Forums

(Audio DSP)Comparing and masking audio

Started by Jeremy Smith December 1, 2003
Hi!

I've been working on a program to take, say, a drum sound, then find it 
in another file (say, a song with that drum sound in it) by comparing the 
frequency spectrum of the drum to various chunks of the song, so that it 
finds a close match of the spectrum charts. It compares everything in the 
frequency spectrum by using the Fast Fourier Transform.

Once it knows where there is a duplicate of the drum sound, it has to try 
and remove it, using the other file as a frequency mask. I tried simply 
FFT'ing the bass drum, then subtracting this from the FFT of the song (at 
the correct position), but,

    	*This only works when the files are exactly aligned. If I'm out by 
say 8 bytes, there gets more and more noise in the output file.

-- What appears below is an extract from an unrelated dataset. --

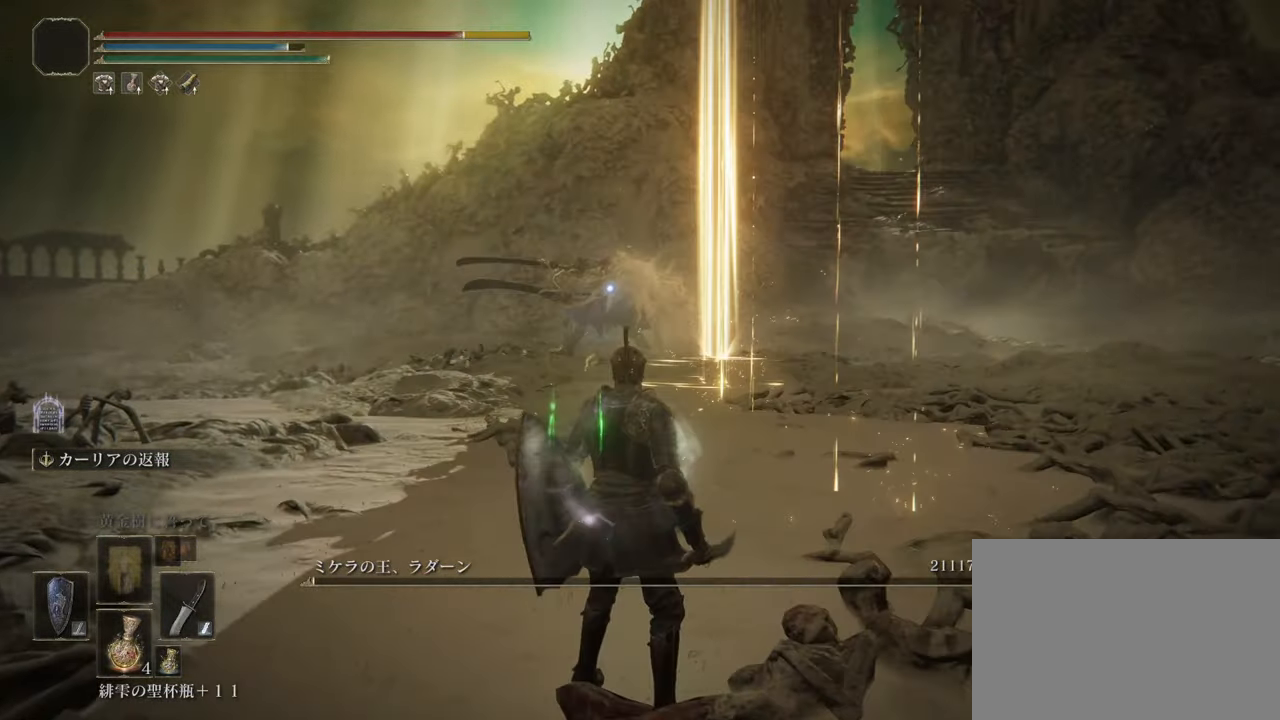
{"buttons": [], "left_stick": "center", "right_stick": "center", "events": []}
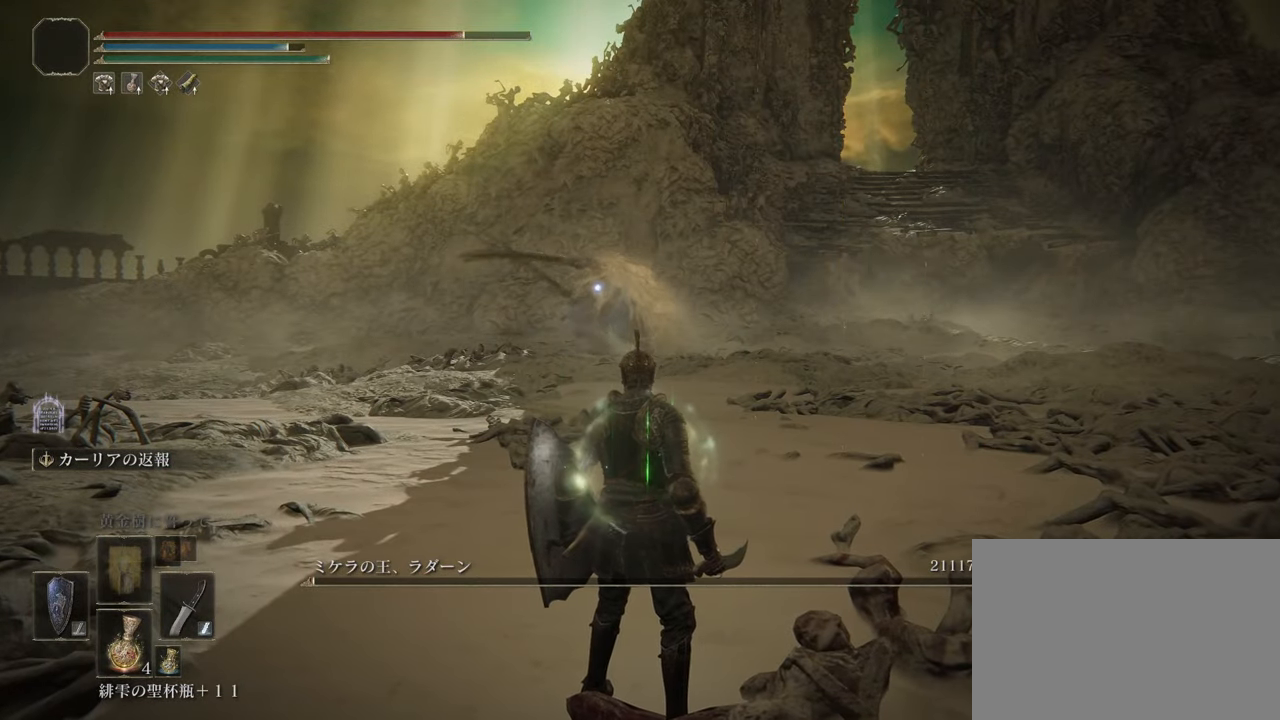
{"buttons": [], "left_stick": "center", "right_stick": "center", "events": []}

    	*On a test file, subtracting one song (song 1) from another (song 
2, with some drums added to it) leaves the drums. However, subtracting 
the drums from song 2 doesn't seem to have any effect!

First, I thought by moving into the frequency domain that it would be 
easier to remove a specific block of frequencies. Second, I can't figure 
out why the subtraction of drums from song 2 isn't working!

I won't post my code as it won't help but all I'm using is an FFT, a 
reverse-FFT (which works), and a graphical window to display my results. 
I am subtracting the files in an FFT buffer. I might be going wrong in 
assuming that each FFT buffer has the same spectrum in the same place.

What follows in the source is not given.